[Page-level text extractions]
Start of Block
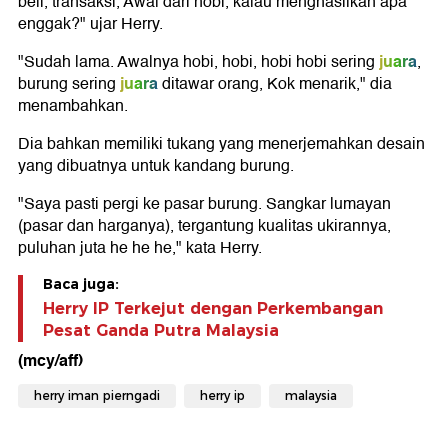
beli, transaksi, Awal dari hobi, kalau menghasilkan apa
enggak?" ujar Herry.
juara
"Sudah lama. Awalnya hobi, hobi, hobi hobi sering
,
juara
burung sering
ditawar orang, Kok menarik," dia
menambahkan.
Dia bahkan memiliki tukang yang menerjemahkan desain
yang dibuatnya untuk kandang burung.
"Saya pasti pergi ke pasar burung. Sangkar lumayan
(pasar dan harganya), tergantung kualitas ukirannya,
puluhan juta he he he," kata Herry.
Baca juga:
Herry IP Terkejut dengan Perkembangan
Pesat Ganda Putra Malaysia
(mcy/aff)
herry iman pierngadi
herry ip
malaysia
End of Block
§ THE PROBLEM: Print the entries again exactly as they appear above. Do not print the pictures.

§ OUTPUT:
beli, transaksi, Awal dari hobi, kalau menghasilkan apa
enggak?" ujar Herry.
juara
"Sudah lama. Awalnya hobi, hobi, hobi hobi sering
,
juara
burung sering
ditawar orang, Kok menarik," dia
menambahkan.
Dia bahkan memiliki tukang yang menerjemahkan desain
yang dibuatnya untuk kandang burung.
"Saya pasti pergi ke pasar burung. Sangkar lumayan
(pasar dan harganya), tergantung kualitas ukirannya,
puluhan juta he he he," kata Herry.
Baca juga:
Herry IP Terkejut dengan Perkembangan
Pesat Ganda Putra Malaysia
(mcy/aff)
herry iman pierngadi
herry ip
malaysia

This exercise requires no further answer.